Magic state distillation (MSD) is a cornerstone of fault-tolerant quantum computing, enabling non-Clifford gates via state injection into stabilizer circuits. However, the substantial overhead of current MSD protocols remains a major obstacle to scalable implementations. We propose a general framework for pre-distillation, based on composite pulse sequences that suppress systematic errors in the generation of magic states. Unlike typical composite designs that target simple gates such as $X$, $Z$, or Hadamard, our schemes directly implement the non-Clifford $\mathcal{T}$ gate with enhanced robustness. We develop composite sequences tailored to the dominant control imperfections in superconducting, trapped-ion, neutral-atom, and integrated photonic platforms. To quantify improvement in the implementation, we introduce an operationally motivated fidelity measure specifically tailored to the $\mathcal{T}$ gate: the T-magic error, which captures the gate's effectiveness in preparing high-fidelity magic states.

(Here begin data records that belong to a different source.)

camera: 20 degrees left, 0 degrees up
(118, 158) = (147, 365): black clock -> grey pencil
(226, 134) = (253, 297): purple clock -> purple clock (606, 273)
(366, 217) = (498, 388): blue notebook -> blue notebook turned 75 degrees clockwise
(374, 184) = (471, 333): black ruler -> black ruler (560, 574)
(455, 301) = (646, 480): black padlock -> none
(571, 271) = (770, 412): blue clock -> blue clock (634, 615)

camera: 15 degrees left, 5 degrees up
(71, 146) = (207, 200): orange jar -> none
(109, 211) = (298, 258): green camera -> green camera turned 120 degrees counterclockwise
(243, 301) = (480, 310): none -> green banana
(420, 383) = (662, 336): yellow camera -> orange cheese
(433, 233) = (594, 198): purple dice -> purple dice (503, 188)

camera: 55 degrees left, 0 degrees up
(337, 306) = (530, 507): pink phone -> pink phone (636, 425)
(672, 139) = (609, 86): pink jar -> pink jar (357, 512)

We further show that the error in the channel arising from the injection of faulty magic states scales linearly with the leading-order error of the states. Across all platforms, our approach yields high-fidelity $\mathcal{T}$ gates with reduced noise, lowering the number of distillation levels by up to three. This translates to exponential savings in qubit overhead and offers a practical path toward more resource-efficient universal quantum computation.